Our fourth recipe comes from Ghana in West Africa and is presented by Theresa Messerer.
You may well be thinking that my name has nothing to do with Africa … but Eric, my partner’s, does. He was born in Togo and grew up in Ghana, and I love his recipes and cuisine.
Fufu is without a doubt the dish that is most typical of West Africa. Fufu is a mash made from warm water and cassava flour that can be served with a variety of sauces. But believe me, mashing fufu to make it nice and smooth and getting just the right balance between water and cassava flour can be hard work without a bit of know-how. I’ve therefore decided to show you a different, but equally delicious dish instead – beans and gari with ripened plantain.
Gari (also spelt “garri”) and beans are pretty much staple foods in West Africa. Gari, obtained from cassava, is used in a wide variety of different ways: fried, boiled, mashed, grated or ground. When my friends ask me what cassava is, I often say that it looks like an African potato. Cassava is also very commonly found and extremely popular in places like Brazil, Mauritius and other parts of Africa.
There must be a thousand variations of this dish and various ways of preparing it and pepping it up with other ingredients.
Here’s my recipe – I hope you enjoy giving it a go too:
- Portions: 4
- Preparation time: 30 minutes
- Cooking time: 45–60 minutes
- 2 cups balck-eyed beans
- 2 plantains (the riper the better)
- 2 onions
- 500 ml vegetable oil
- To taste: gari (cassava semolina)
Black-eyed beans are cooked in the same way as rice, with plenty of water and a little salt. If the water boils away too quickly, simply add some more. A lot of water is needed to ensure that the beans turn out nice and soft. Simmer the beans for a total of 45–60 minutes (+/-) until they are soft.

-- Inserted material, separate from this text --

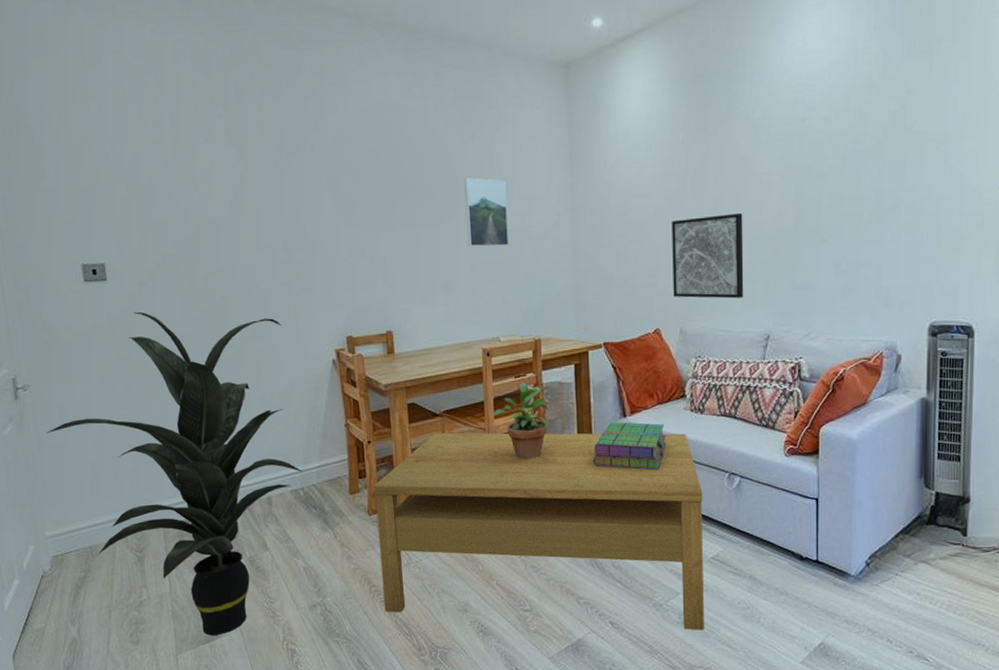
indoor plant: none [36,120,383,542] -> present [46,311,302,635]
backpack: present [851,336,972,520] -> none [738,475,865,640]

While the beans are cooking, cut the onions into half rings and fry in plenty of vegetable oil. The onions should swim a bit in the oil, which we will be using again later.
Slice the plantains and fry in the vegetable oil until golden brown. It best to use a little more oil here too, so that the plantains stay nice and moist.
Once everything is sizzling and cooked through, serve.
When serving up, Eric is very particular about the order of things: First the beans. Then drizzle some onion and some of the oil used to fry the onions over the beans. This gives the gari a nice crispy texture. To finish off the dish, place the plantains on top.